Start of AVAILABLE RECORDS

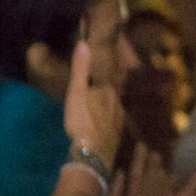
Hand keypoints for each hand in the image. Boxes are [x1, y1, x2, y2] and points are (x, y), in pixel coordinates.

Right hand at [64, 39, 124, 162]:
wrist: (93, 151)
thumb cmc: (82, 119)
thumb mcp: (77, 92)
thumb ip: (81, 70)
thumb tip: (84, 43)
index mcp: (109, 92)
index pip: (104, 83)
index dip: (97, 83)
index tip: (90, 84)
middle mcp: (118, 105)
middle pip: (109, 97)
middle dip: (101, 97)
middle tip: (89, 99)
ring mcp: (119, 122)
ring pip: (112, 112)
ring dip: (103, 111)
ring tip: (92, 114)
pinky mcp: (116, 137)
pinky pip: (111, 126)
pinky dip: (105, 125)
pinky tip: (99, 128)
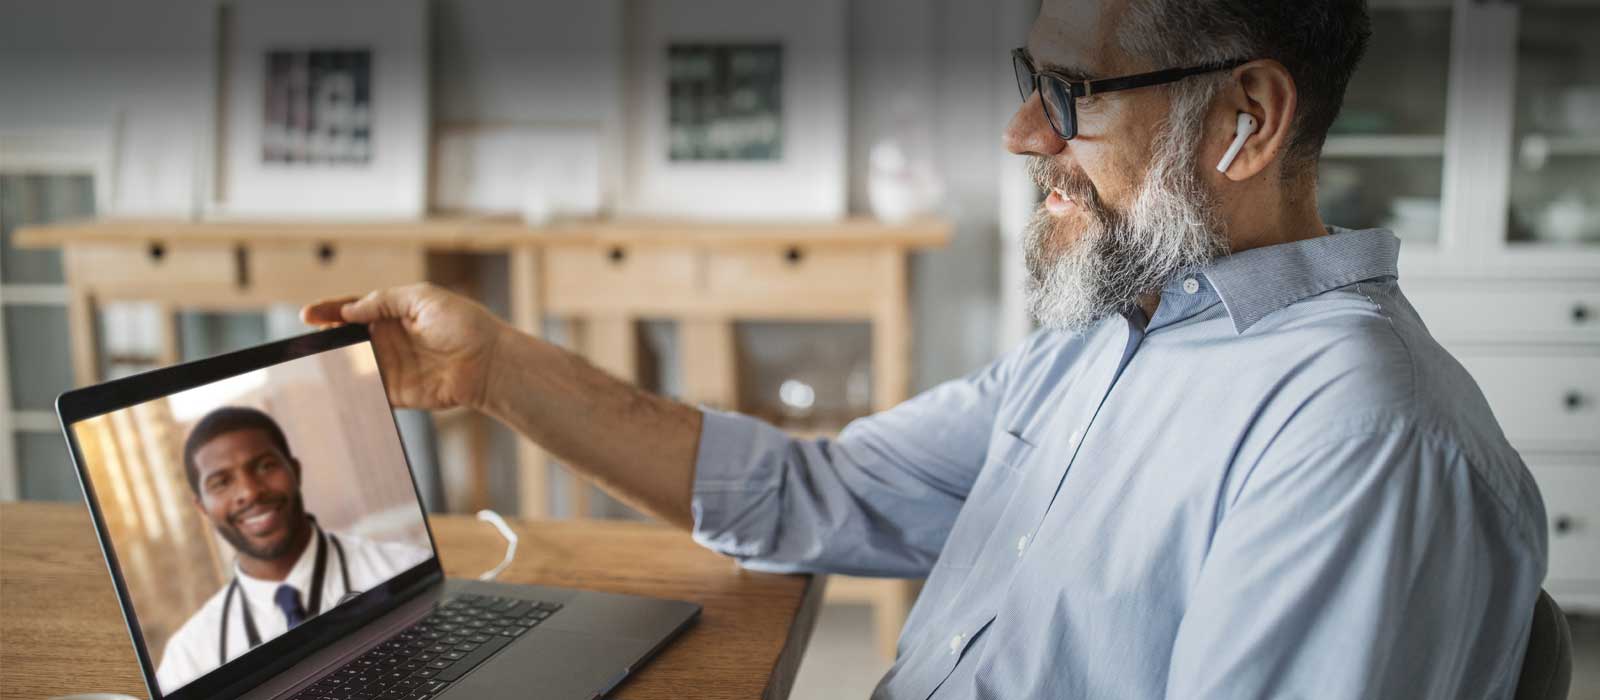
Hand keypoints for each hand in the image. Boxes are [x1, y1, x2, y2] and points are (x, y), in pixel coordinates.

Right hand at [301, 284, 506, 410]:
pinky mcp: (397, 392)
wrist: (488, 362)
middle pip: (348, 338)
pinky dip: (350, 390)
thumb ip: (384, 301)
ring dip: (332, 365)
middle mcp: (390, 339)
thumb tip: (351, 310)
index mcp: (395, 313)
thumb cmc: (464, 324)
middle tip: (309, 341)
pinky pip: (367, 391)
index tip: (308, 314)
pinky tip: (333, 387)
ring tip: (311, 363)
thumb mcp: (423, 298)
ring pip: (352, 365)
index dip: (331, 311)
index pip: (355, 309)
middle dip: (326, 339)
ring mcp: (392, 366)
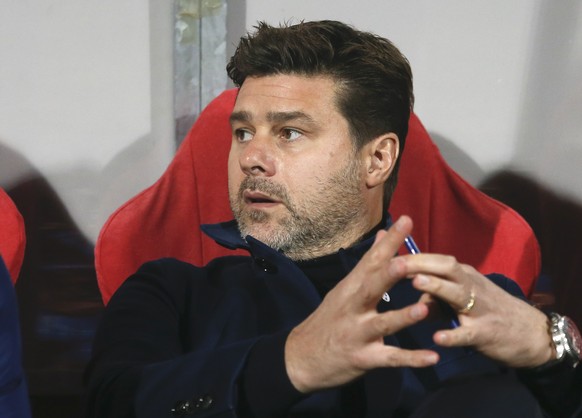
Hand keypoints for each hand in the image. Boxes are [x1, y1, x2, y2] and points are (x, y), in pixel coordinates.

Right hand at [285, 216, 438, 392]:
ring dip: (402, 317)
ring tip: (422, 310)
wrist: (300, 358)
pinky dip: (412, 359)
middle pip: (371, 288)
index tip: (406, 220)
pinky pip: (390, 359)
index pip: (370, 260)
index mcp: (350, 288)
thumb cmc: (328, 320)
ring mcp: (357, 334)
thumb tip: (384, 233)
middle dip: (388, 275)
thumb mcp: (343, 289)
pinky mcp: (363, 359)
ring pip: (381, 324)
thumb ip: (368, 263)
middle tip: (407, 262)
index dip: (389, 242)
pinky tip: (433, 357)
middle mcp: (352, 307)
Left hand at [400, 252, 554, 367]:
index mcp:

End of AVAILABLE RECORDS
Start of AVAILABLE RECORDS

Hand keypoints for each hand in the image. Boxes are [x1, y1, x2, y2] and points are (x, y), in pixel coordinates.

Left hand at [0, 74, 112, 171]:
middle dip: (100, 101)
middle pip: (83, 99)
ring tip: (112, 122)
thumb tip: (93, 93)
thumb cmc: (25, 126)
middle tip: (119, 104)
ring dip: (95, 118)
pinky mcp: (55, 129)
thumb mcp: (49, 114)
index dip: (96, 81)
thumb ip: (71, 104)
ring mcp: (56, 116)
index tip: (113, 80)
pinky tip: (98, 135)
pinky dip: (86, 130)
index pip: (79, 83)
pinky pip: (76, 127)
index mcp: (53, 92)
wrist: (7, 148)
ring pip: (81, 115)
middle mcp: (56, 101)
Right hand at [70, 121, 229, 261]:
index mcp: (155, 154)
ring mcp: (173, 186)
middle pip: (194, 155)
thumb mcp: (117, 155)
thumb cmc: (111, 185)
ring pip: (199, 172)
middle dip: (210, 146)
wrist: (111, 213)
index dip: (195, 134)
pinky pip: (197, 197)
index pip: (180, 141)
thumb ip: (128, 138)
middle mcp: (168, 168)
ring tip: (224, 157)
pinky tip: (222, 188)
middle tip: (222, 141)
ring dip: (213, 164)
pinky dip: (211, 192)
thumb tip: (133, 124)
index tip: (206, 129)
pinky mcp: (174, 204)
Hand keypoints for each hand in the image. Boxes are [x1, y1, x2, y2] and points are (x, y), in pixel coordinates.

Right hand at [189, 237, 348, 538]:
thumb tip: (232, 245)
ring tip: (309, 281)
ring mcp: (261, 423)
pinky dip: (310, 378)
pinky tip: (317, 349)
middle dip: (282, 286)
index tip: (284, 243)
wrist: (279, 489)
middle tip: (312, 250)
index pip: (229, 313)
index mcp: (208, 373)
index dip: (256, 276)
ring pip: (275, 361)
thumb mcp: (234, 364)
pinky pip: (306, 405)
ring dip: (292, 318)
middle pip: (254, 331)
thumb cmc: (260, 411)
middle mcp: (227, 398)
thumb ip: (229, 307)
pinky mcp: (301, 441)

End of AVAILABLE RECORDS
Start of AVAILABLE RECORDS

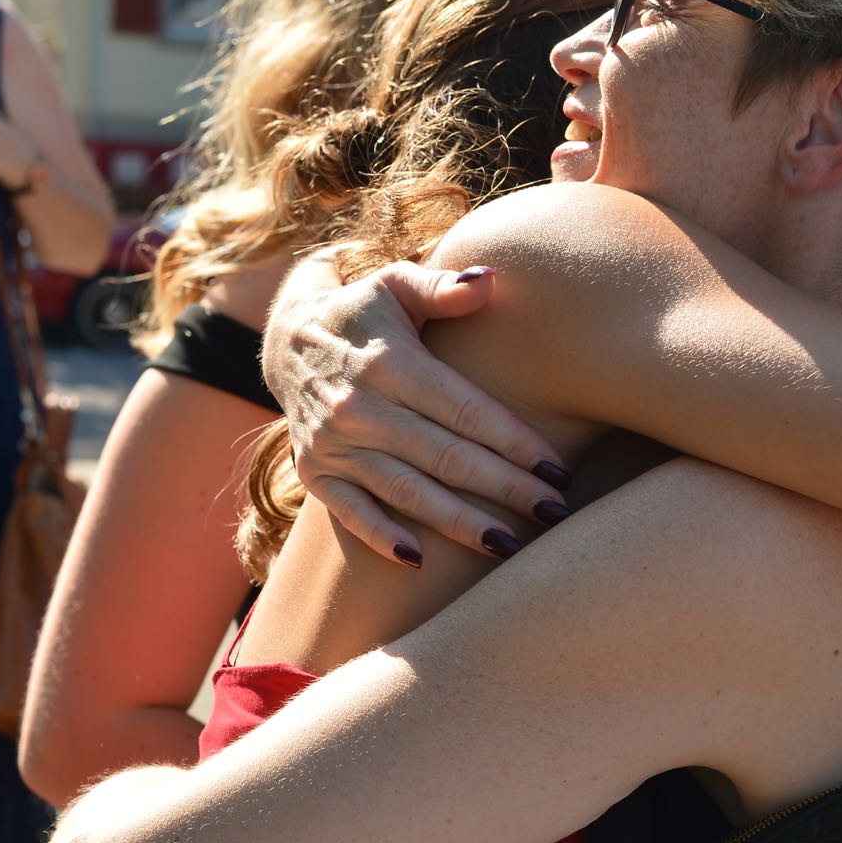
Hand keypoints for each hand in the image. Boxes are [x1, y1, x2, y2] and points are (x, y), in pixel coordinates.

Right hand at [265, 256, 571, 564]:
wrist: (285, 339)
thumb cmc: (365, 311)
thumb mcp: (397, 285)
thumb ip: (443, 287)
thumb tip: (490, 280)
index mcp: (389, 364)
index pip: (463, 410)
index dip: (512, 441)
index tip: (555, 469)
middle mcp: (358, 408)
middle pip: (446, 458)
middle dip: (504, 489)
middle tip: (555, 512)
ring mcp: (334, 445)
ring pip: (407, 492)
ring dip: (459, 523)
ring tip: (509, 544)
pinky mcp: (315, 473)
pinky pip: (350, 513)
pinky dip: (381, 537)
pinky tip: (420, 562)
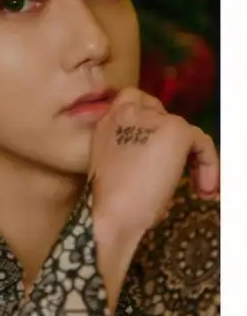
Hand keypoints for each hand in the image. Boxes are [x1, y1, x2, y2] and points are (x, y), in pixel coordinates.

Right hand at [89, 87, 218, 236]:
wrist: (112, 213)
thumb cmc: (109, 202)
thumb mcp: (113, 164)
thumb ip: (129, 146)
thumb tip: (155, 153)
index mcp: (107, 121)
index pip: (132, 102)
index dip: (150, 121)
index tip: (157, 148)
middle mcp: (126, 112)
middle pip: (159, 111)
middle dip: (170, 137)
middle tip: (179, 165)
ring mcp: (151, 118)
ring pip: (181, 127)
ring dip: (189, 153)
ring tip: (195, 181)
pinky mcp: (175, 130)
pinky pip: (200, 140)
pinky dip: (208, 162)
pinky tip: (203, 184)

End of AVAILABLE RECORDS

:: WORK INSTRUCTIONS ::
Among the records above, extract exactly the lines from the line with "ring mcp: (56, 116)" to the line with "index dip: (256, 276)", both lines included, and leave out the rest.

:: EXPECTED ANSWER ::
ring mcp: (56, 116)
index tip: (113, 80)
pinky tip: (98, 135)
pinky dip: (86, 130)
index pip: (79, 83)
pinky pip: (76, 127)
index mcp: (53, 92)
wrist: (7, 148)
ring pip: (81, 115)
middle mcp: (56, 101)
Right hand at [70, 121, 229, 261]:
index mcp: (155, 154)
ring mcp: (173, 186)
middle pip: (194, 155)
thumb mcp: (117, 155)
thumb cmc: (111, 185)
ring pip: (199, 172)
middle dip: (210, 146)
wrist: (111, 213)
index dip: (195, 134)
pinky pip: (197, 197)
index pip: (180, 141)
thumb ip: (128, 138)
middle mcp: (168, 168)
ring tip: (224, 157)
pinky tip: (222, 188)
middle tip: (222, 141)
ring dip: (213, 164)
pinky dip: (211, 192)
thumb tip: (133, 124)
index tip: (206, 129)
pinky mcp: (174, 204)
Hand keypoints for each hand in the image. Boxes are [x1, y1, x2, y2] and points are (x, y), in pixel coordinates.

Right hand at [189, 237, 348, 538]:
thumb tip: (232, 245)
ring tip: (309, 281)
ring mcp: (261, 423)
pinky dip: (310, 378)
pinky tip: (317, 349)
middle dip: (282, 286)
index tip: (284, 243)
wrist: (279, 489)
middle tip: (312, 250)
index pip: (229, 313)
index mcp: (208, 373)
index dip: (256, 276)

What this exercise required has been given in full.